▸ **THE PROBLEM**
Please transcribe every line of text in the records below without changing anything, and leave the pictures out of your answer.

▸ **SUPPLIED MATERIAL**
────────

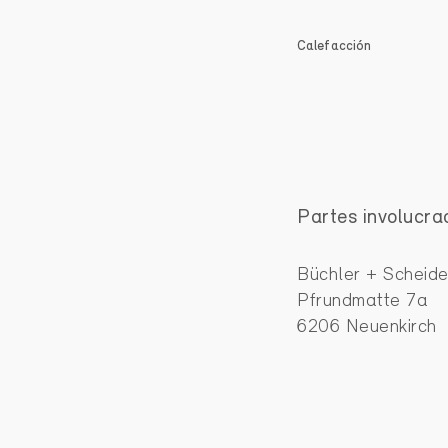
Calefacción
Partes involucra
Büchler + Scheid
Pfrundmatte 7a
6206 Neuenkirch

────────

▸ **RESULT FOR THIS TASK**
Calefacción
Partes involucra
Büchler + Scheid
Pfrundmatte 7a
6206 Neuenkirch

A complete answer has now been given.